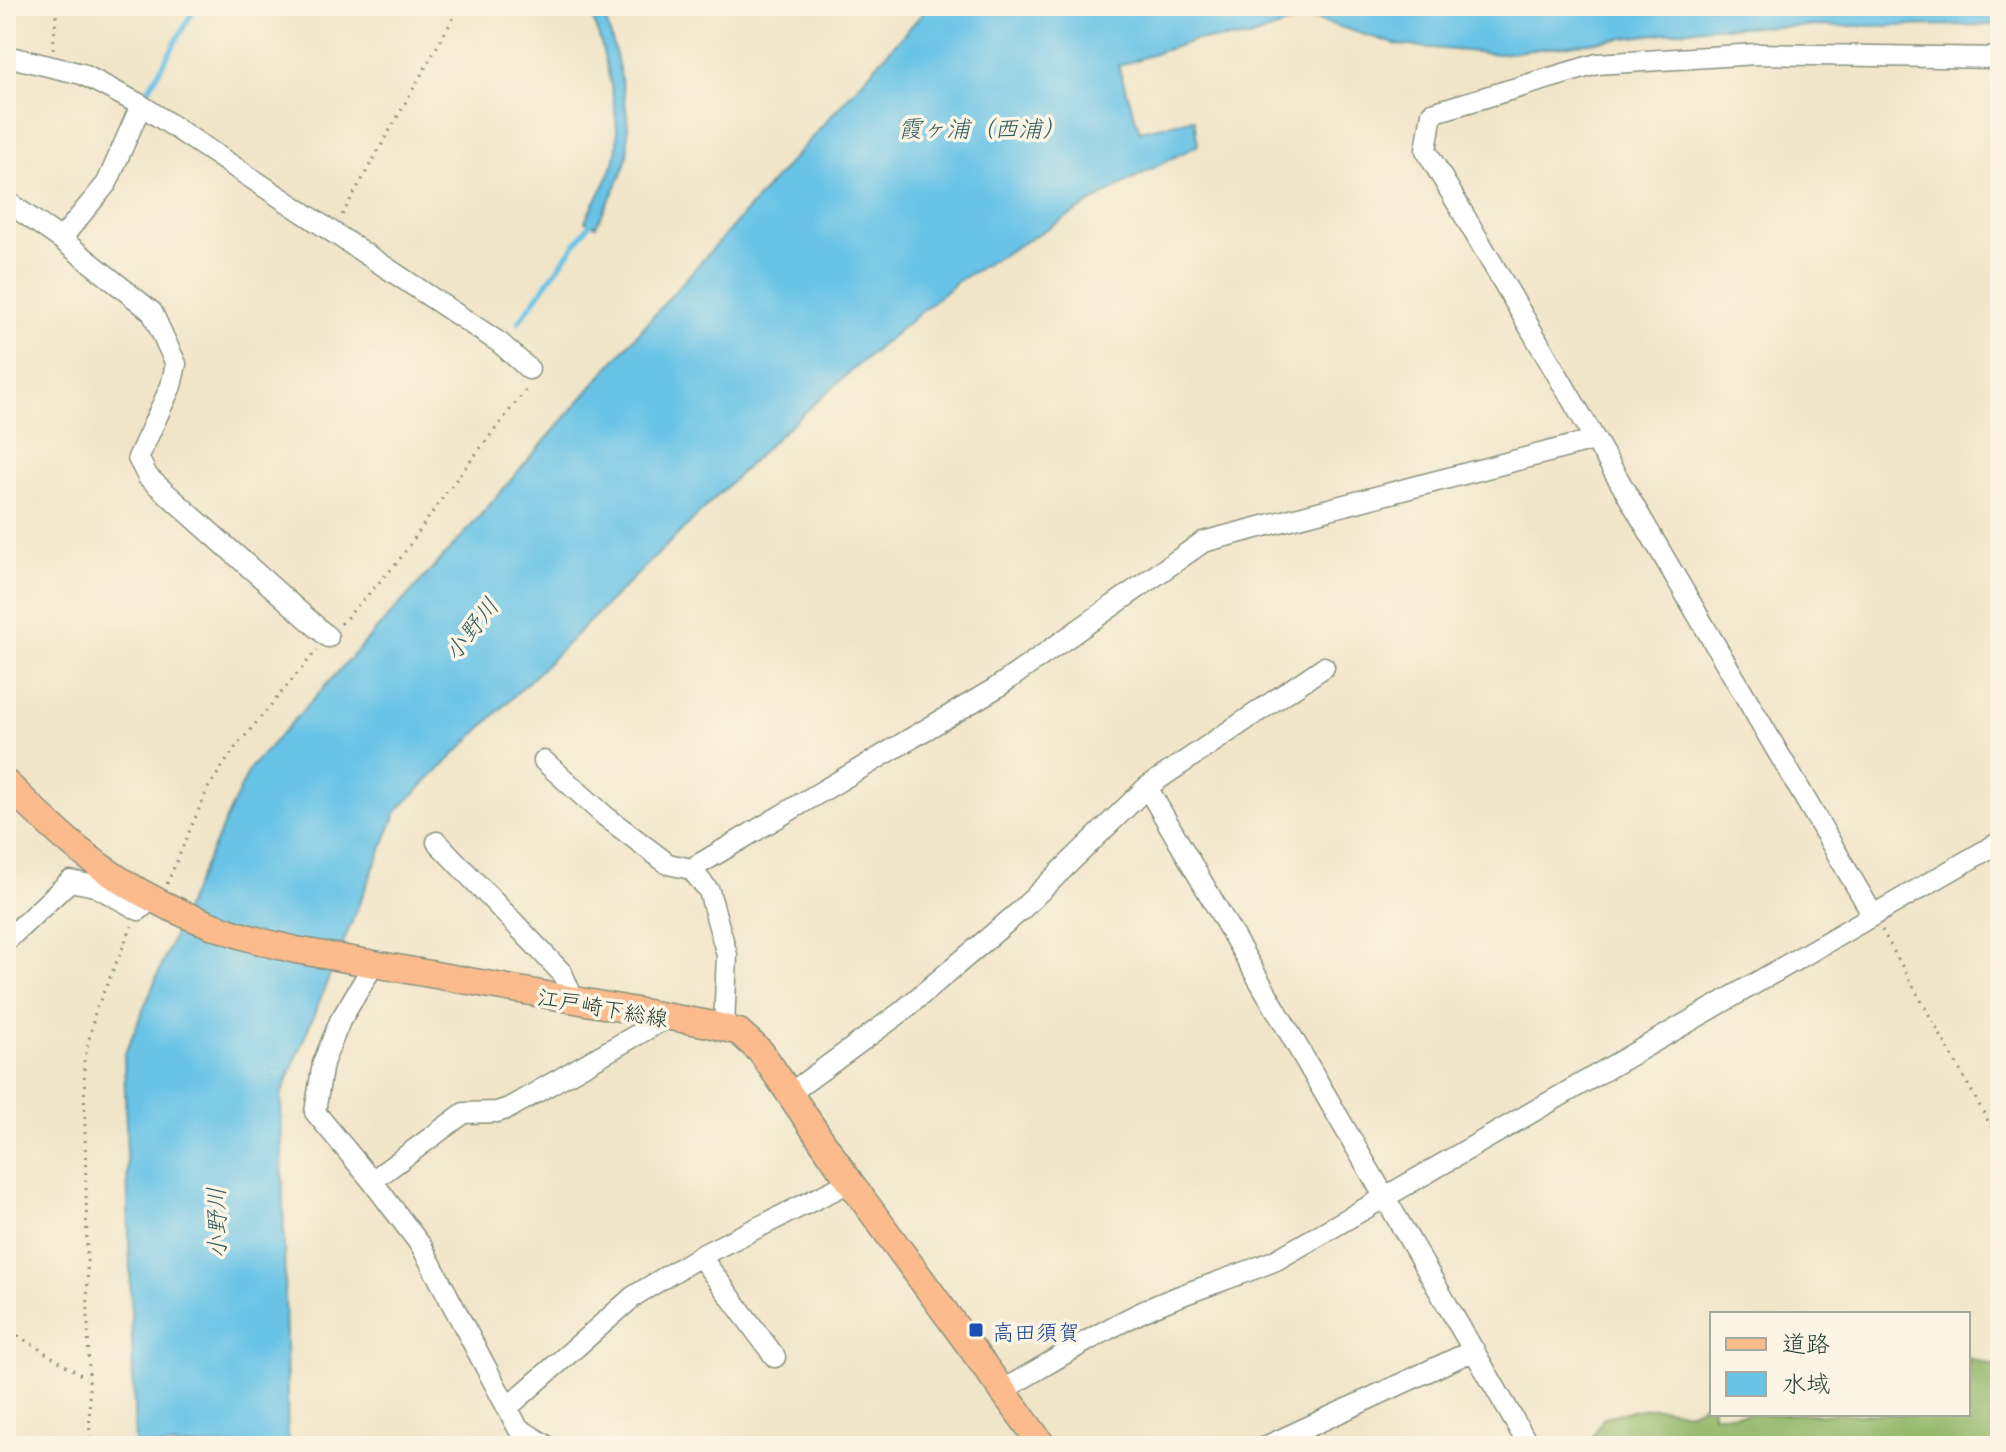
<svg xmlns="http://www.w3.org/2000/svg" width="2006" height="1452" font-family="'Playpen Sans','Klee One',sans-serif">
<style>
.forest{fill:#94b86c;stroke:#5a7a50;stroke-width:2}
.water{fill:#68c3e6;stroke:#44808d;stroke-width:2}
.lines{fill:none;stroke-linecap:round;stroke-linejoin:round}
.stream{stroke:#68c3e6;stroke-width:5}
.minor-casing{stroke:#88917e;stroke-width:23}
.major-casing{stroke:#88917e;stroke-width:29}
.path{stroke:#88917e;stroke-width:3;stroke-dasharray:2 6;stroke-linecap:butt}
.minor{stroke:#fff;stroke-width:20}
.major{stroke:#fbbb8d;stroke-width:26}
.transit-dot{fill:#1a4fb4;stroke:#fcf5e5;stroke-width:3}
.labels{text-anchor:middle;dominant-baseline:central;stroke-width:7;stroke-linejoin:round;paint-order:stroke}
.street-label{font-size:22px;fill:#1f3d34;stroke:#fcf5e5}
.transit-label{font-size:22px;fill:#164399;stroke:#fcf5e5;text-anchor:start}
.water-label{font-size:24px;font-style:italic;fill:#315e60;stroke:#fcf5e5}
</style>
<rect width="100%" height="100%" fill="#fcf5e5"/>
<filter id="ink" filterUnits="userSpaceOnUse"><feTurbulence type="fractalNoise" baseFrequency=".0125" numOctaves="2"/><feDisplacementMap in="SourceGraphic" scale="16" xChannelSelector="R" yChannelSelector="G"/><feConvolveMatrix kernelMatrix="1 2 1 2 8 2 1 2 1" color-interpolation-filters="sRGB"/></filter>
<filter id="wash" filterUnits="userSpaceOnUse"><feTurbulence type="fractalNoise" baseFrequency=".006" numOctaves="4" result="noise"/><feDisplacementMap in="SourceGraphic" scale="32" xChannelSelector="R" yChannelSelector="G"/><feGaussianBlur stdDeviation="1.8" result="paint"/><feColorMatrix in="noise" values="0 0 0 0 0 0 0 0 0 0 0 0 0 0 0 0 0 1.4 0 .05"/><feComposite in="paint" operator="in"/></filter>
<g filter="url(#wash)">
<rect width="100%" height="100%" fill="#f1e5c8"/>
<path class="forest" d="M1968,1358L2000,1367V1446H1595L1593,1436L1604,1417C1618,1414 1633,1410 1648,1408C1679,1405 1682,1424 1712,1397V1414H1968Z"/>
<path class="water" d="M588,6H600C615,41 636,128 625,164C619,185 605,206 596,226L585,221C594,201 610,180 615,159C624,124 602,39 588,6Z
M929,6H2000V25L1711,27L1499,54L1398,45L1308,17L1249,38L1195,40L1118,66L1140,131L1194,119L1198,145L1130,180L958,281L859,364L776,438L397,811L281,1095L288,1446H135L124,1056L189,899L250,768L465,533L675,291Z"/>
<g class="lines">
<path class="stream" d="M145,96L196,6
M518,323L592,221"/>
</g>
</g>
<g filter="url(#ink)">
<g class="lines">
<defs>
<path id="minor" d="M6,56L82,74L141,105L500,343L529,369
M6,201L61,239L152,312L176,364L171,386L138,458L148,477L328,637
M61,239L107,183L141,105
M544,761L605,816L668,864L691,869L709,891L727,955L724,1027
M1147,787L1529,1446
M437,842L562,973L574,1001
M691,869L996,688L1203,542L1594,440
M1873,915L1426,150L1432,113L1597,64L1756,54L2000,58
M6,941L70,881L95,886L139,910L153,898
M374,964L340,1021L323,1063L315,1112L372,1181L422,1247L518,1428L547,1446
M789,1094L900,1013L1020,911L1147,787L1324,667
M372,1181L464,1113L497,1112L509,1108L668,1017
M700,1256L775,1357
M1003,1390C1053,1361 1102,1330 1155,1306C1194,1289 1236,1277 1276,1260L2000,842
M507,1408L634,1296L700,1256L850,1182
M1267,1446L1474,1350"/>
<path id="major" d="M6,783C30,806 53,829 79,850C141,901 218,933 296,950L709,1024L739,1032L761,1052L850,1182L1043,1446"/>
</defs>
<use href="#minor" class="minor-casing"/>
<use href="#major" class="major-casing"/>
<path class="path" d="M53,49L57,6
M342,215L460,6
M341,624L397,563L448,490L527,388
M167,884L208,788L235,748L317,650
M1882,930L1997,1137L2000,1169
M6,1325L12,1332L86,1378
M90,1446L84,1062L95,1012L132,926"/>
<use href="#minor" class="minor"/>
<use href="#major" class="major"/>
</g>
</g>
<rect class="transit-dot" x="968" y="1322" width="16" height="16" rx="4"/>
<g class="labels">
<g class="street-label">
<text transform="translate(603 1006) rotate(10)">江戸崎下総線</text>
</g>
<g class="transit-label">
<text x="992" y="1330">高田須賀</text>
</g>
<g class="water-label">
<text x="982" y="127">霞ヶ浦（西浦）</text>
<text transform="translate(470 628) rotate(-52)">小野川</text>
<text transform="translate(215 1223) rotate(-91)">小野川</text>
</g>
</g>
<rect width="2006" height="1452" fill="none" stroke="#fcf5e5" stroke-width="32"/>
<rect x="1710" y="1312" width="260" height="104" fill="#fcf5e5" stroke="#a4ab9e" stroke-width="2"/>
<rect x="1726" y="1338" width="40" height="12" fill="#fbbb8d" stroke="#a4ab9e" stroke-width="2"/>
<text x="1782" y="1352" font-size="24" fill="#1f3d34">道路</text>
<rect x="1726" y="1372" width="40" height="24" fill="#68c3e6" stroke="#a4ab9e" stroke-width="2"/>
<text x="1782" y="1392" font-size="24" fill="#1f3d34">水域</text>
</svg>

= = =

*Work to be completed*. Scan the records above for the word "numOctaves" and return every line where it occurs.

*Result of the task*.
<filter id="ink" filterUnits="userSpaceOnUse"><feTurbulence type="fractalNoise" baseFrequency=".0125" numOctaves="2"/><feDisplacementMap in="SourceGraphic" scale="16" xChannelSelector="R" yChannelSelector="G"/><feConvolveMatrix kernelMatrix="1 2 1 2 8 2 1 2 1" color-interpolation-filters="sRGB"/></filter>
<filter id="wash" filterUnits="userSpaceOnUse"><feTurbulence type="fractalNoise" baseFrequency=".006" numOctaves="4" result="noise"/><feDisplacementMap in="SourceGraphic" scale="32" xChannelSelector="R" yChannelSelector="G"/><feGaussianBlur stdDeviation="1.8" result="paint"/><feColorMatrix in="noise" values="0 0 0 0 0 0 0 0 0 0 0 0 0 0 0 0 0 1.4 0 .05"/><feComposite in="paint" operator="in"/></filter>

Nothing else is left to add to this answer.